Nella notte, ho preso l’autobus che da Bangalore mi porterà a Kochi. A malincuore ho lasciato la città, senza nemmeno il tempo di darle un’occhiata. Era l’alba e Kochi si stava risvegliando. Volevo arrivare subito ad Harippad perché nel vicino villaggio di Payppad, oggi e domani si svolgerà la Snake Boat Race, la gara delle barche serpente. Le Vallamkali (gare di barche) sono un’attrazione del Kerala, la manifestazione più importante è la Coppa Nehru che si svolge ad Alappuzha il secondo sabato d’agosto, poi vengono quelle di Payppad e Arnamula che si tengono in occasione della festa d’Onam, verso la fine d’agosto o inizio settembre, ma la data cambia tutti gli anni, perché il giorno è fissato dal calendario lunare.
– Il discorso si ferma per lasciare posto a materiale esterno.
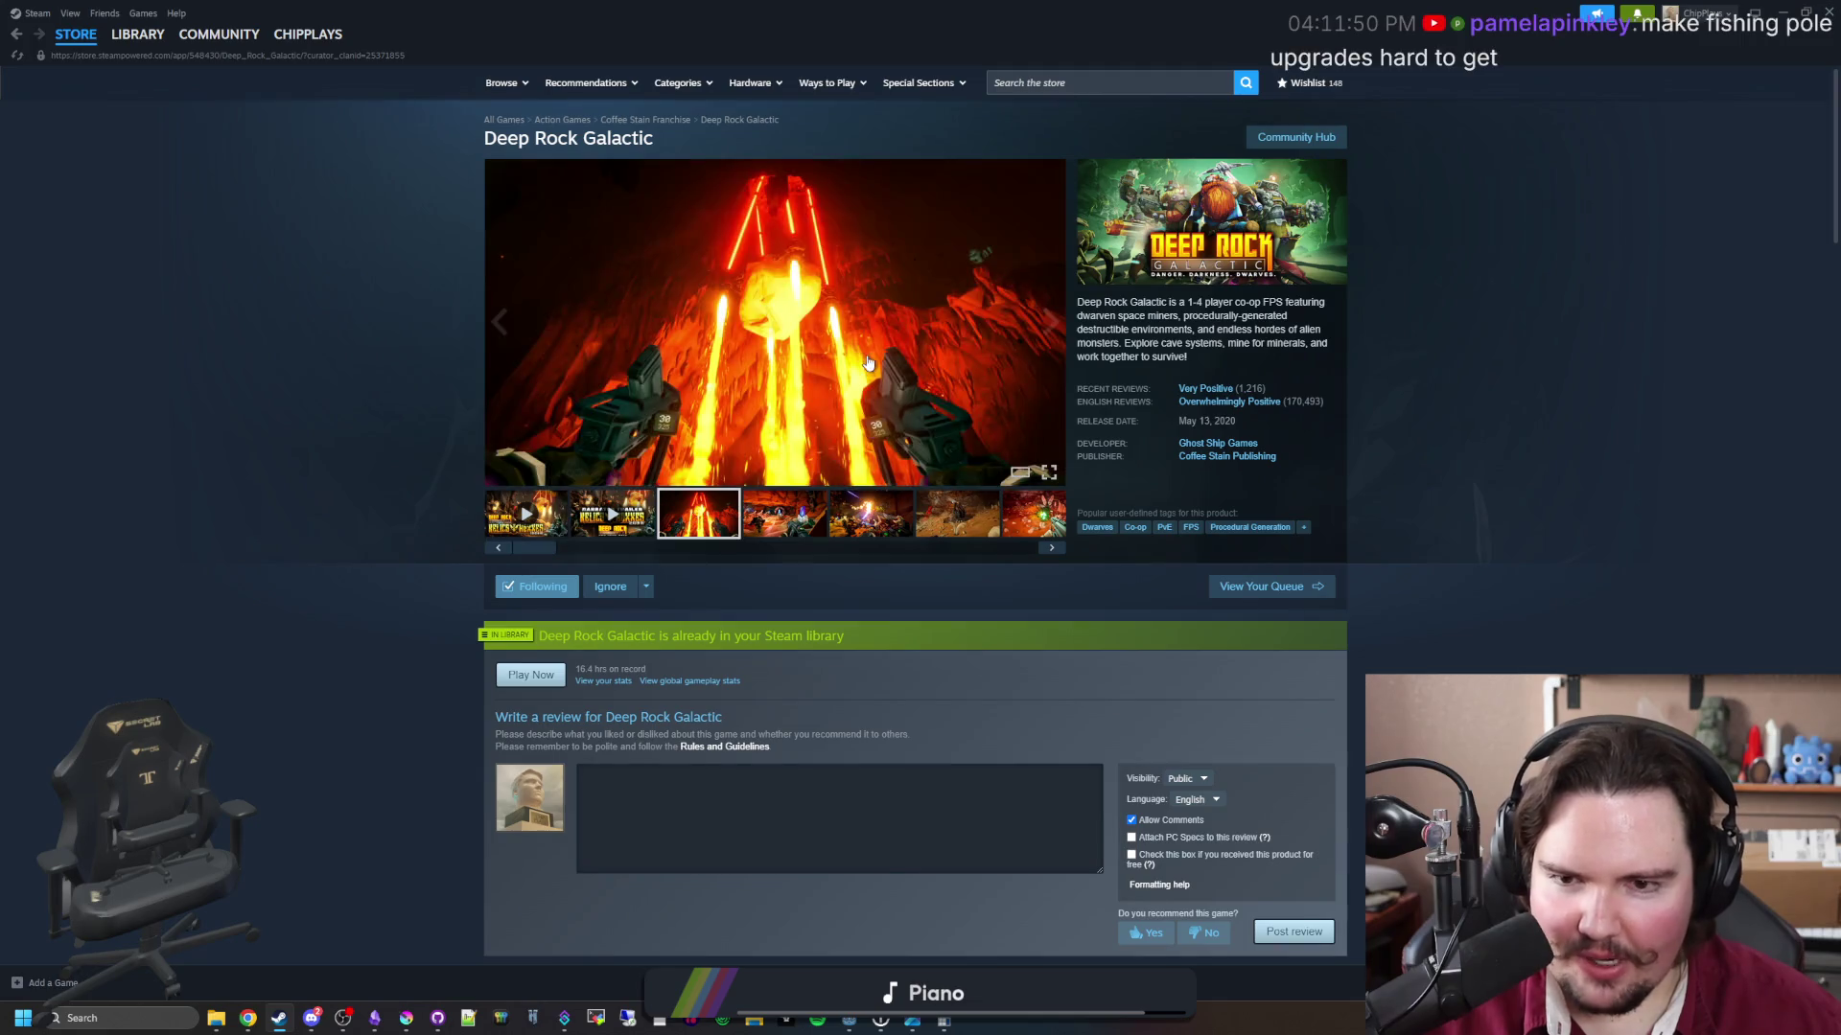
click(844, 364)
click(1610, 510)
click(1610, 510)
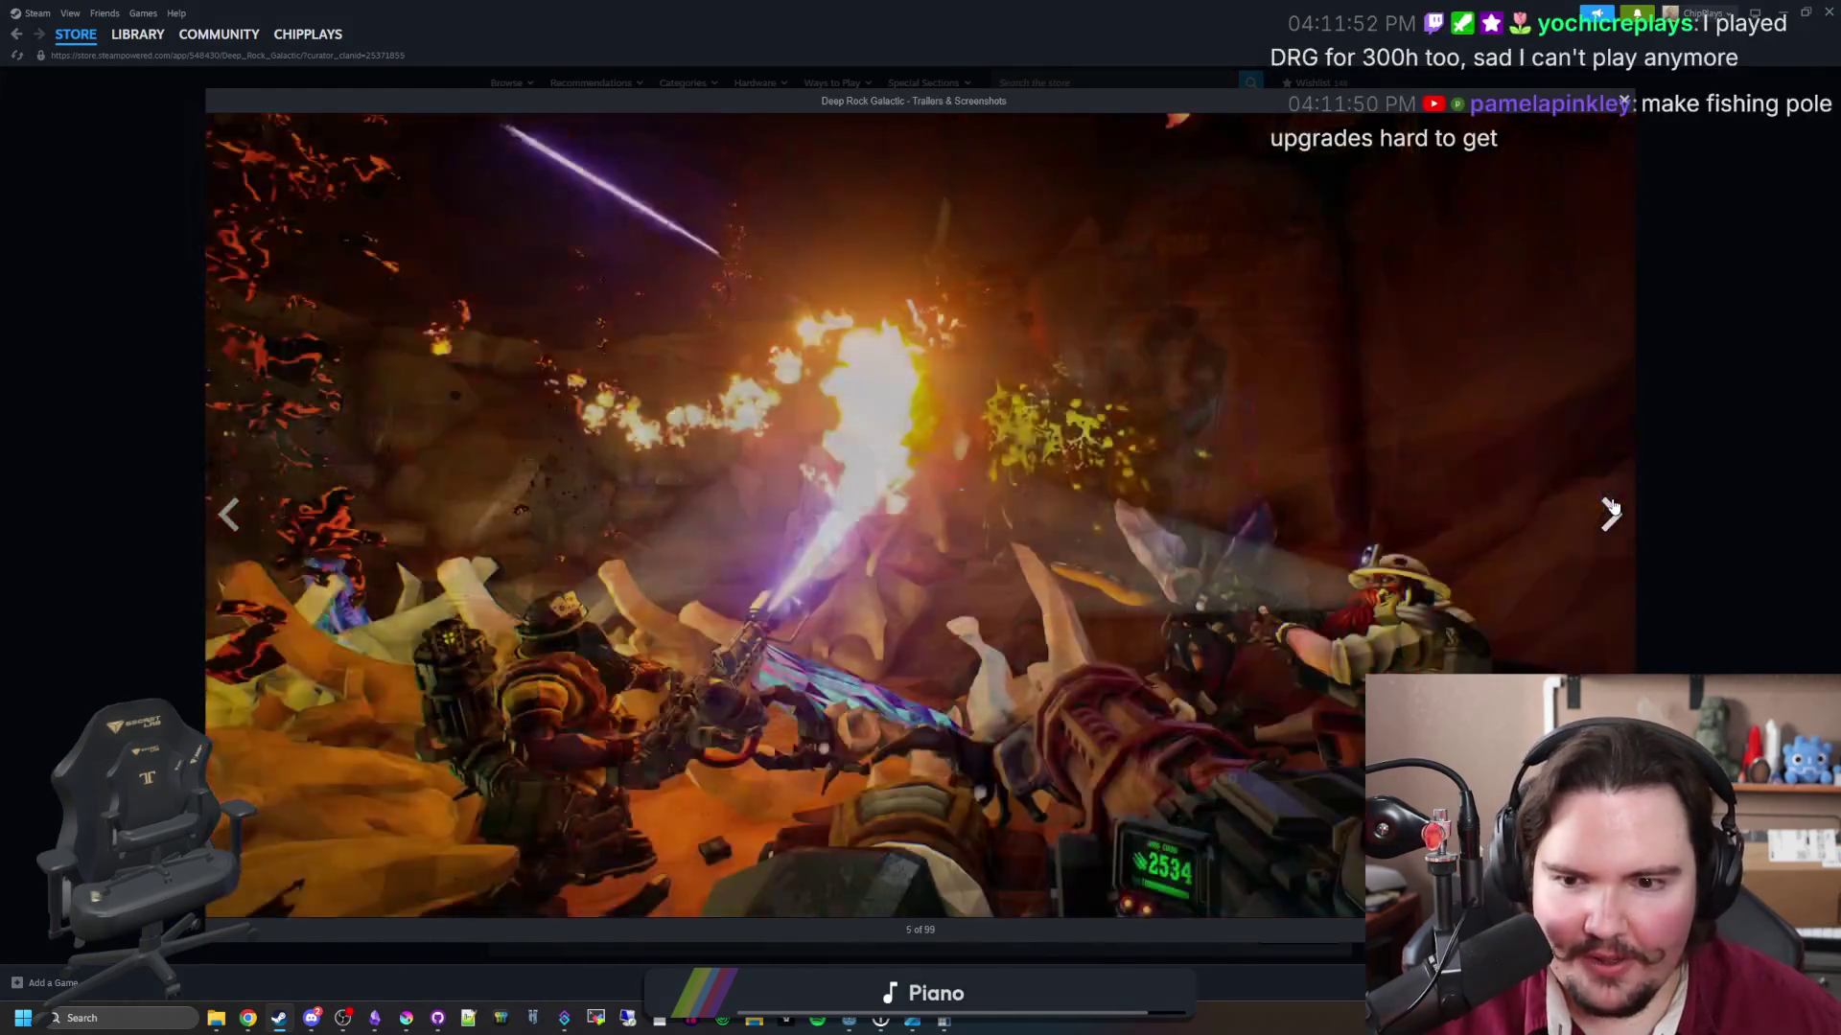
click(1608, 510)
click(1607, 509)
click(1607, 509)
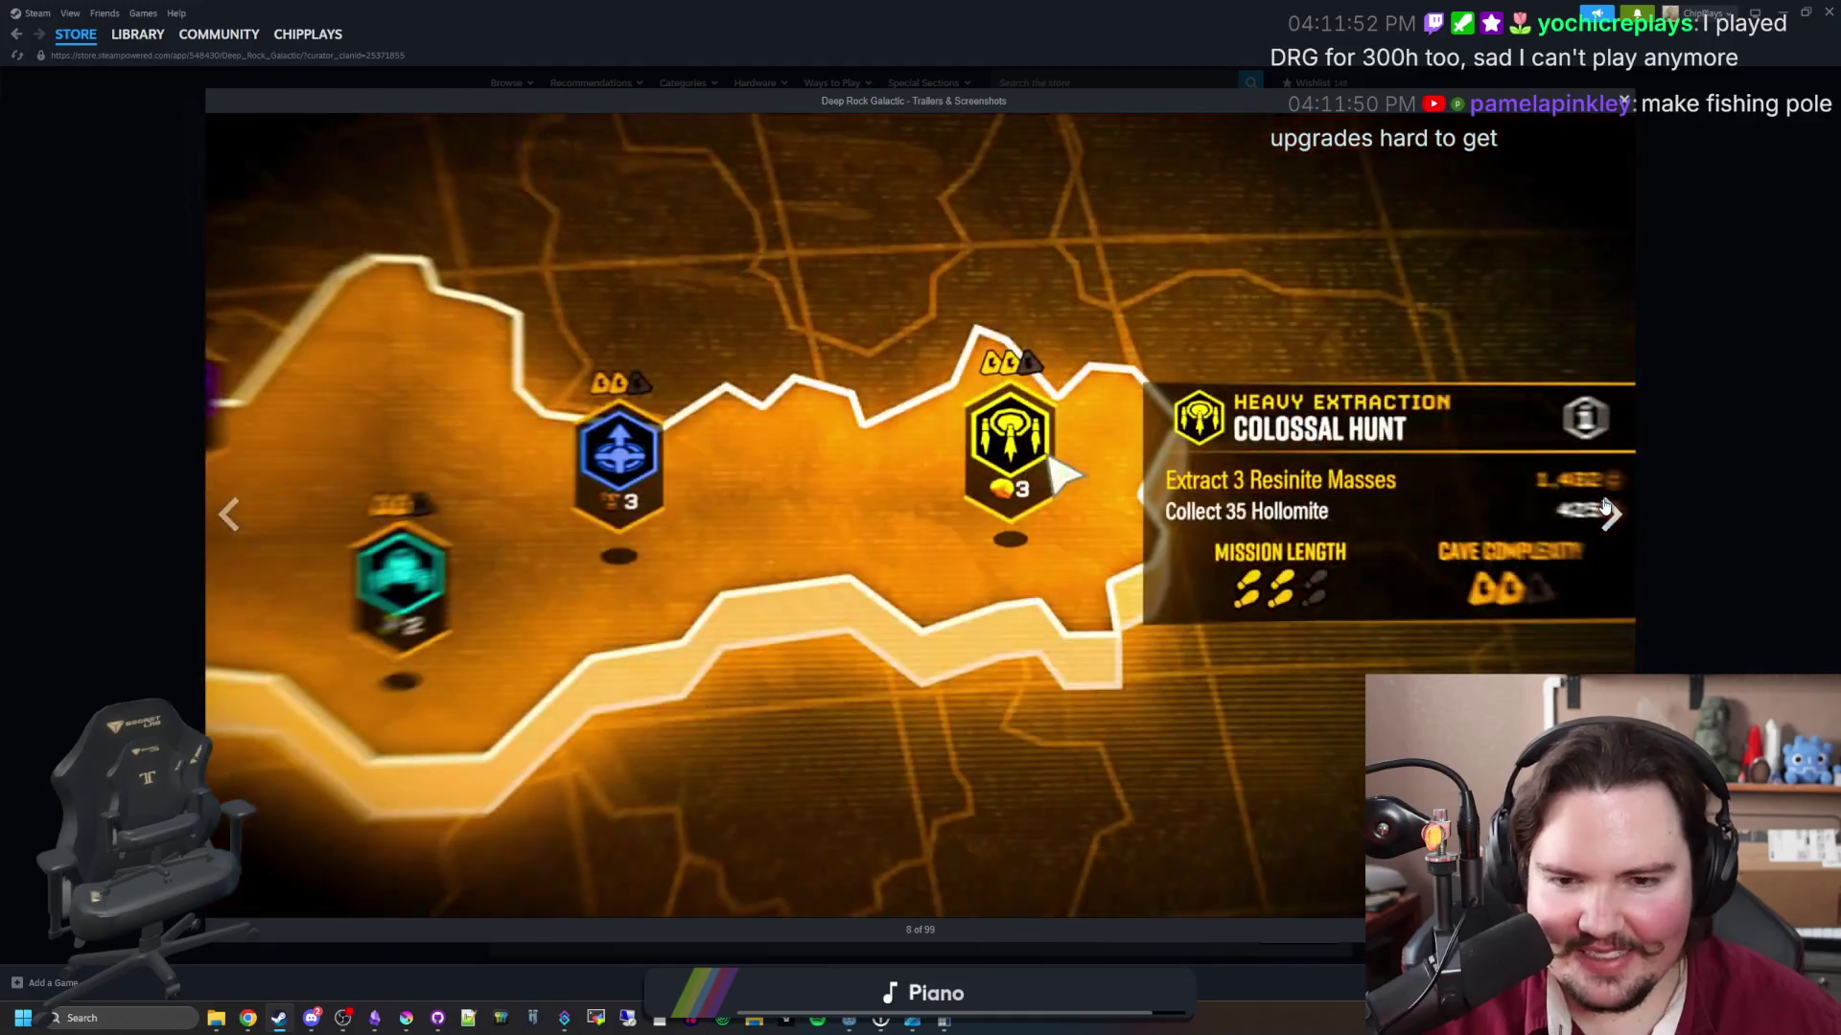
click(1607, 509)
click(1606, 509)
click(1607, 509)
click(1607, 509)
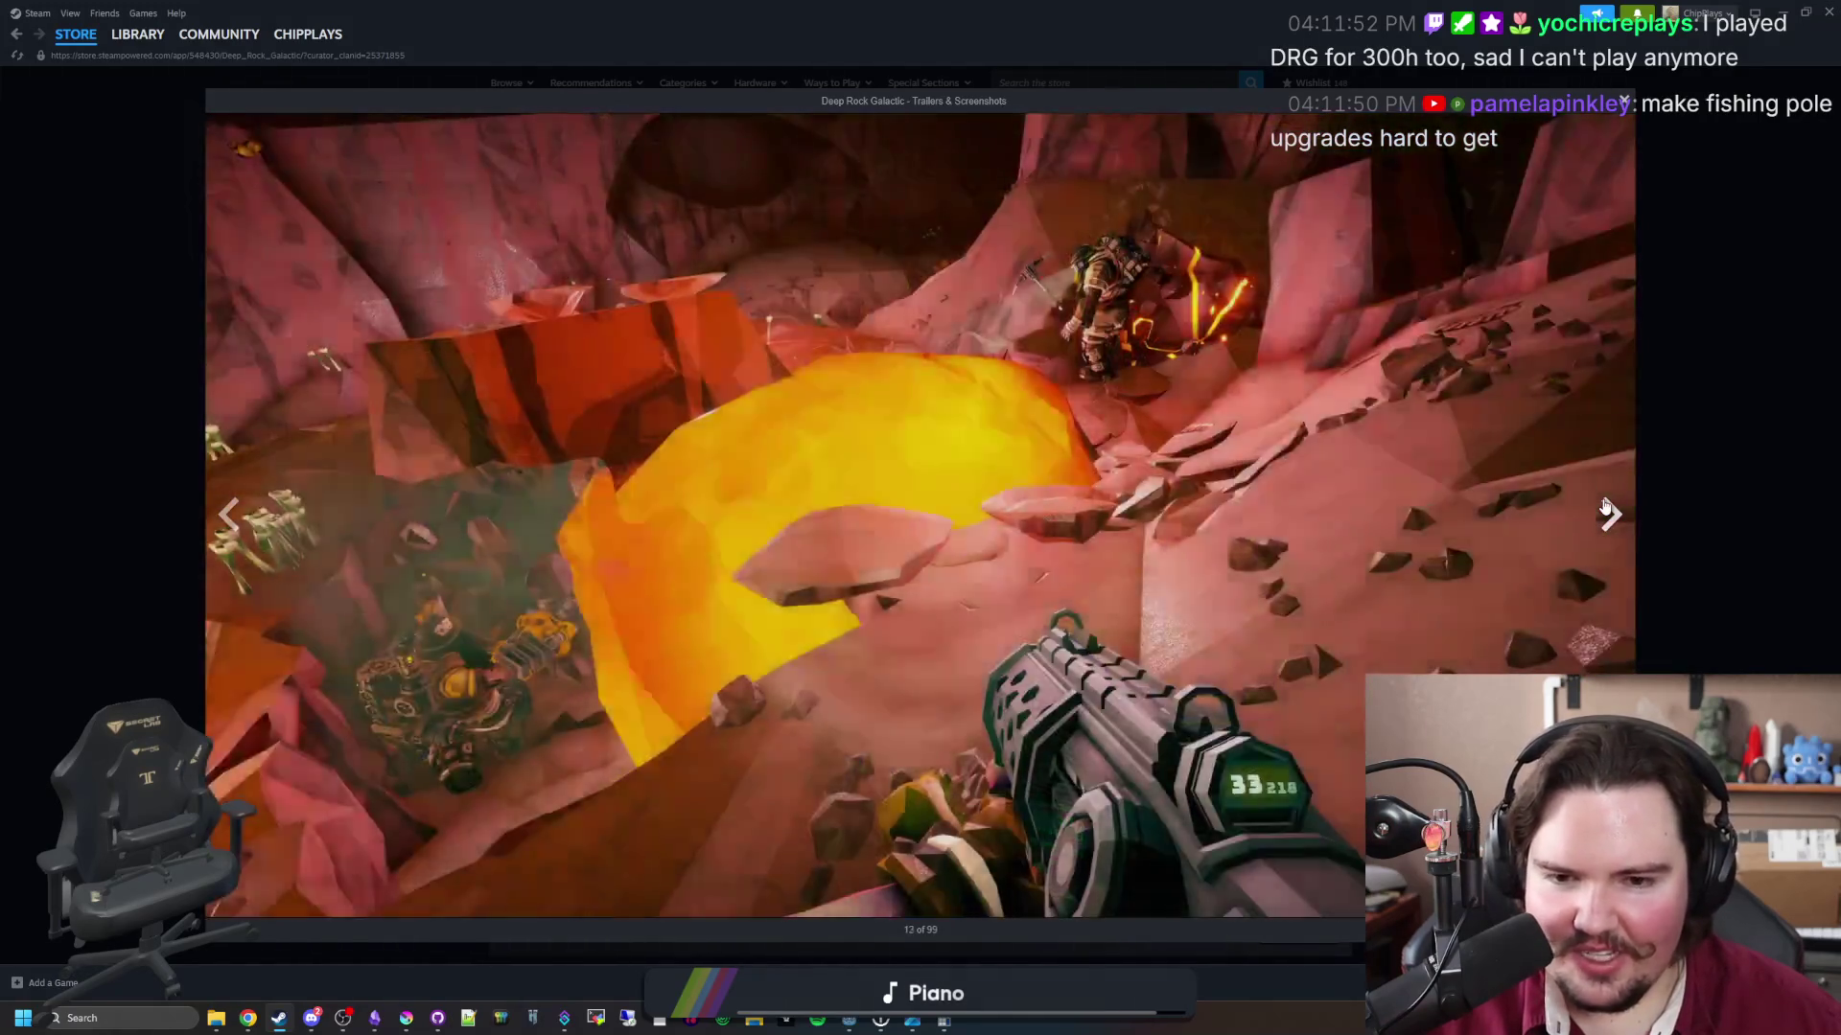
click(1606, 509)
click(1769, 383)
La leggenda di Onam parla di Mahabali che era un re generoso e giusto. Durante il suo regno, c'era pace e prosperità, il popolo amava il re e lui amava il suo popolo, più di se stesso. Allora i Devas (divinità del cielo) diventarono gelosi e chiesero aiuto a Vishnu per distruggere il suo regno. Vishnu assunse le sembianze di un Vamana (un bramino nano, ossia una delle sue dieci reincarnazioni) e si avvicinò a Mahabali, chiedendogli di potere avere un po’ di terra. Mahabali gli disse che poteva prendere quanta terra voleva e lui rispose, che si sarebbe accontentato della terra necessaria per coprire tre passi. Mahabali rimase meravigliato da quella richiesta così bizzarra, ma acconsentì. Vamana iniziò a camminare: col primo passo coprì il cielo, col secondo la terra intera e non rimase più spazio per il terzo passo. Il re voleva ugualmente mantenere la propria promessa, così offrì la sua testa per l'ultimo passo e Vamana la schiacciò, spingendolo giù verso il pathalam (gli inferi). Mahabali implorò di potere visitare almeno per un giorno l’anno i suoi sudditi e gli fu accordato il permesso.